▶ _PROVIDED RECORDS_:
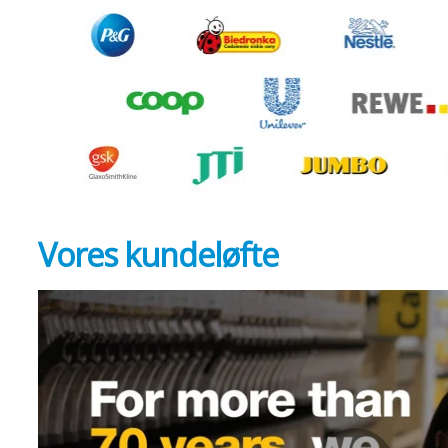
Vores kundeløfte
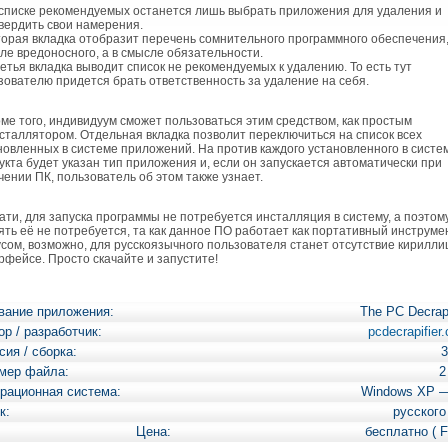
списке рекомендуемых останется лишь выбрать приложения для удаления и
вердить свои намерения.
орая вкладка отобразит перечень сомнительного программного обеспечения,
ле вредоносного, а в смысле обязательности.
етья вкладка выводит список не рекомендуемых к удалению. То есть тут
зователю придется брать ответственность за удаление на себя.
е того, индивидуум сможет пользоваться этим средством, как простым
сталлятором. Отдельная вкладка позволит переключиться на список всех
новленных в системе приложений. На против каждого установленного в систе
укта будет указан тип приложения и, если он запускается автоматически при
чении ПК, пользователь об этом также узнает.
ти, для запуска программы не потребуется инсталляция в систему, а поэтом
ять её не потребуется, та как данное ПО работает как портативный инструмен
сом, возможно, для русскоязычного пользователя станет отсутствие кирилли
рфейсе. Просто скачайте и запустите!
вание приложения:
The PC Decrapi
ор / разработчик:
pcdecrapifier
сия / сборка:
3
мер файла:
2
рационная система:
Windows XP 
к:
русского
Цена:
бесплатно ( F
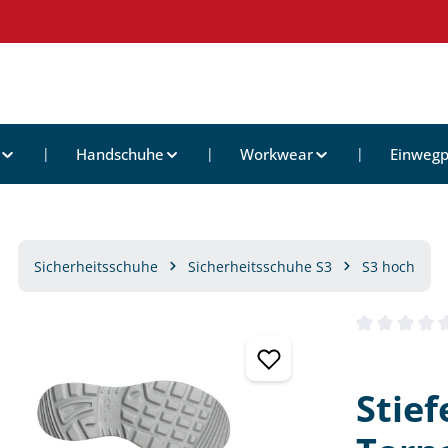
Handschuhe
Workwear
Einwegp
Sicherheitsschuhe
Sicherheitsschuhe S3
S3 hoch
Durchschnittl
Stief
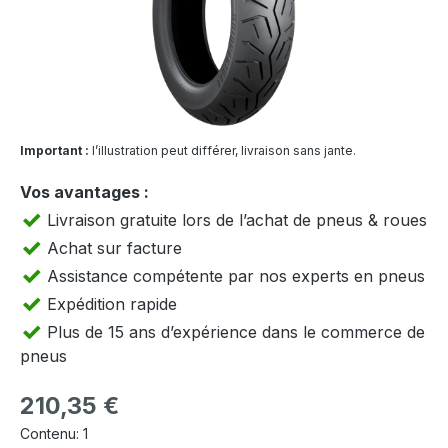
Important :
l’illustration peut différer, livraison sans jante.
Vos avantages :
Livraison gratuite lors de l’achat de pneus & roues
Achat sur facture
Assistance compétente par nos experts en pneus
Expédition rapide
Plus de 15 ans d’expérience dans le commerce de
pneus
Prix régulier :
210,35 €
Contenu:
1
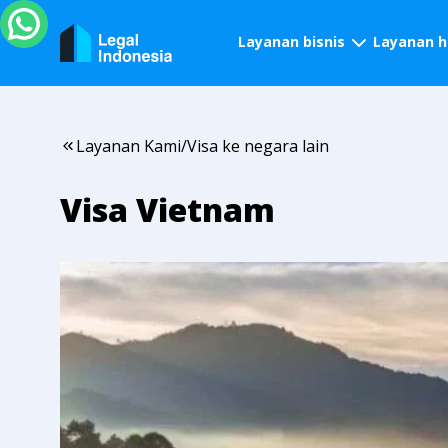
Layanan bisnis
Layanan 
Layanan Kami
/
Visa ke negara lain
Visa Vietnam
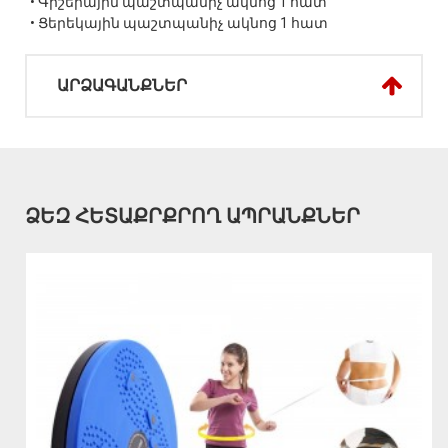
• Գիշերային պաշտպանիչ ակնոց 1 հատ
• Ցերեկային պաշտպանիչ ակնոց 1 հատ
ԱՐՁԱԳԱՆՔՆԵՐ
ՁԵԶ ՀԵՏԱՔՐՔՐՈՂ ԱՊՐԱՆՔՆԵՐ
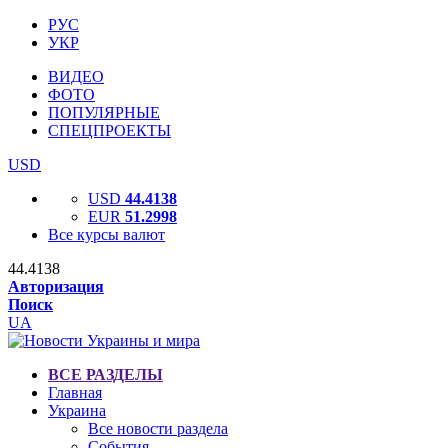
РУС
УКР
ВИДЕО
ФОТО
ПОПУЛЯРНЫЕ
СПЕЦПРОЕКТЫ
USD
USD
44.4138
EUR
51.2998
Все курсы валют
44.4138
Авторизация
Поиск
UA
ВСЕ РАЗДЕЛЫ
Главная
Украина
Все новости раздела
События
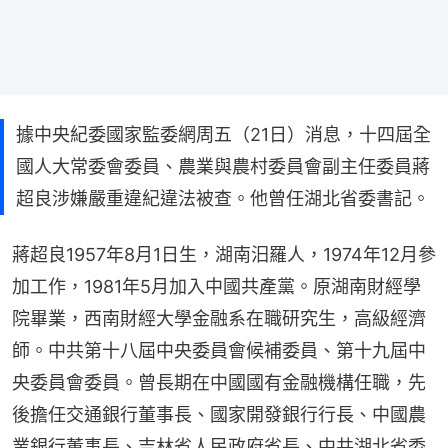
據中央紀委國家監委網周五（21日）消息，十四屆全
國人大常委會委員、農業與農村委員會副主任委員蔣
超良涉嫌嚴重違紀違法被查。他曾任湖北省委書記。
蔣超良1957年8月1日生，湖南汨羅人，1974年12月參
加工作，1981年5月加入中國共產黨。原湖南財經學
院畢業，西南財經大學金融系在職研究生，高級經濟
師。中共第十八屆中央委員會候補委員、第十九屆中
央委員會委員。曾長期在中國國有金融機構任職，先
後擔任交通銀行董事長、國家開發銀行行長、中國農
業銀行董事長、吉林省人民政府省長、中共湖北省委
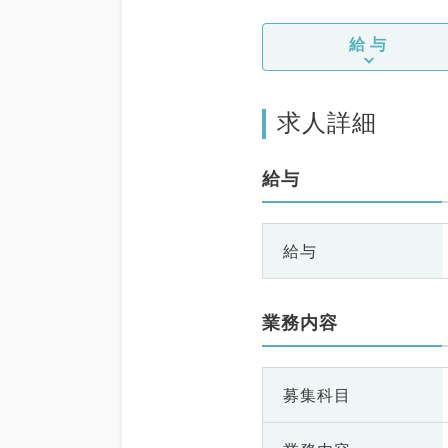
給与
求人詳細
給与
給与
業務内容
募集科目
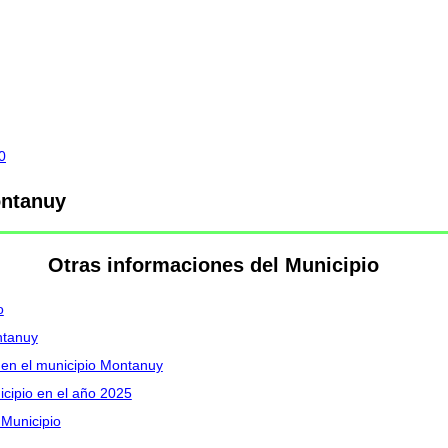
0
ontanuy
Otras informaciones del Municipio
o
ntanuy
I en el municipio Montanuy
icipio en el año 2025
 Municipio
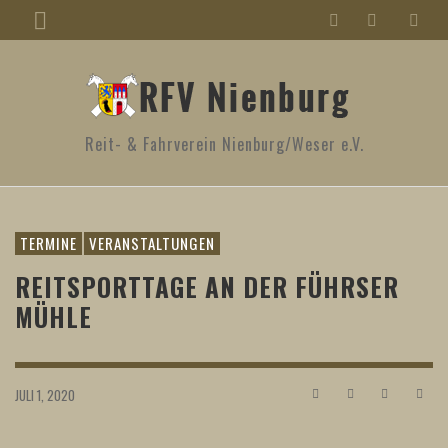
Reit- & Fahrverein Nienburg/Weser e.V.
TERMINE
VERANSTALTUNGEN
REITSPORTTAGE AN DER FÜHRSER
MÜHLE
JULI 1, 2020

▶ _JOB_: Rewrite each line of text in the data above as a JSON list of strings, one string per line, with blank lines omitted. Leave the pictures out of the answer.

▶ _WRITTEN ANSWER_:
[
  "Vores kundeløfte",
  "списке рекомендуемых останется лишь выбрать приложения для удаления и",
  "вердить свои намерения.",
  "орая вкладка отобразит перечень сомнительного программного обеспечения,",
  "ле вредоносного, а в смысле обязательности.",
  "етья вкладка выводит список не рекомендуемых к удалению. То есть тут",
  "зователю придется брать ответственность за удаление на себя.",
  "е того, индивидуум сможет пользоваться этим средством, как простым",
  "сталлятором. Отдельная вкладка позволит переключиться на список всех",
  "новленных в системе приложений. На против каждого установленного в систе",
  "укта будет указан тип приложения и, если он запускается автоматически при",
  "чении ПК, пользователь об этом также узнает.",
  "ти, для запуска программы не потребуется инсталляция в систему, а поэтом",
  "ять её не потребуется, та как данное ПО работает как портативный инструмен",
  "сом, возможно, для русскоязычного пользователя станет отсутствие кирилли",
  "рфейсе. Просто скачайте и запустите!",
  "вание приложения:",
  "The PC Decrapi",
  "ор / разработчик:",
  "pcdecrapifier",
  "сия / сборка:",
  "3",
  "мер файла:",
  "2",
  "рационная система:",
  "Windows XP ",
  "к:",
  "русского",
  "Цена:",
  "бесплатно ( F",
  "Handschuhe",
  "Workwear",
  "Einwegp",
  "Sicherheitsschuhe",
  "Sicherheitsschuhe S3",
  "S3 hoch",
  "Durchschnittl",
  "Stief",
  "Important :",
  "l’illustration peut différer, livraison sans jante.",
  "Vos avantages :",
  "Livraison gratuite lors de l’achat de pneus & roues",
  "Achat sur facture",
  "Assistance compétente par nos experts en pneus",
  "Expédition rapide",
  "Plus de 15 ans d’expérience dans le commerce de",
  "pneus",
  "Prix régulier :",
  "210,35 €",
  "Contenu:",
  "1",
  "Layanan bisnis",
  "Layanan ",
  "Layanan Kami",
  "/",
  "Visa ke negara lain",
  "Visa Vietnam",
  "• Գիշերային պաշտպանիչ ակնոց 1 հատ",
  "• Ցերեկային պաշտպանիչ ակնոց 1 հատ",
  "ԱՐՁԱԳԱՆՔՆԵՐ",
  "ՁԵԶ ՀԵՏԱՔՐՔՐՈՂ ԱՊՐԱՆՔՆԵՐ",
  "РУС",
  "УКР",
  "ВИДЕО",
  "ФОТО",
  "ПОПУЛЯРНЫЕ",
  "СПЕЦПРОЕКТЫ",
  "USD",
  "USD",
  "44.4138",
  "EUR",
  "51.2998",
  "Все курсы валют",
  "44.4138",
  "Авторизация",
  "Поиск",
  "UA",
  "ВСЕ РАЗДЕЛЫ",
  "Главная",
  "Украина",
  "Все новости раздела",
  "События",
  "據中央紀委國家監委網周五（21日）消息，十四屆全",
  "國人大常委會委員、農業與農村委員會副主任委員蔣",
  "超良涉嫌嚴重違紀違法被查。他曾任湖北省委書記。",
  "蔣超良1957年8月1日生，湖南汨羅人，1974年12月參",
  "加工作，1981年5月加入中國共產黨。原湖南財經學",
  "院畢業，西南財經大學金融系在職研究生，高級經濟",
  "師。中共第十八屆中央委員會候補委員、第十九屆中",
  "央委員會委員。曾長期在中國國有金融機構任職，先",
  "後擔任交通銀行董事長、國家開發銀行行長、中國農",
  "業銀行董事長、吉林省人民政府省長、中共湖北省委",
  "給与",
  "求人詳細",
  "給与",
  "給与",
  "業務内容",
  "募集科目",
  "0",
  "ontanuy",
  "Otras informaciones del Municipio",
  "o",
  "ntanuy",
  "I en el municipio Montanuy",
  "icipio en el año 2025",
  " Municipio",
  "Reit- & Fahrverein Nienburg/Weser e.V.",
  "TERMINE",
  "VERANSTALTUNGEN",
  "REITSPORTTAGE AN DER FÜHRSER",
  "MÜHLE",
  "JULI 1, 2020"
]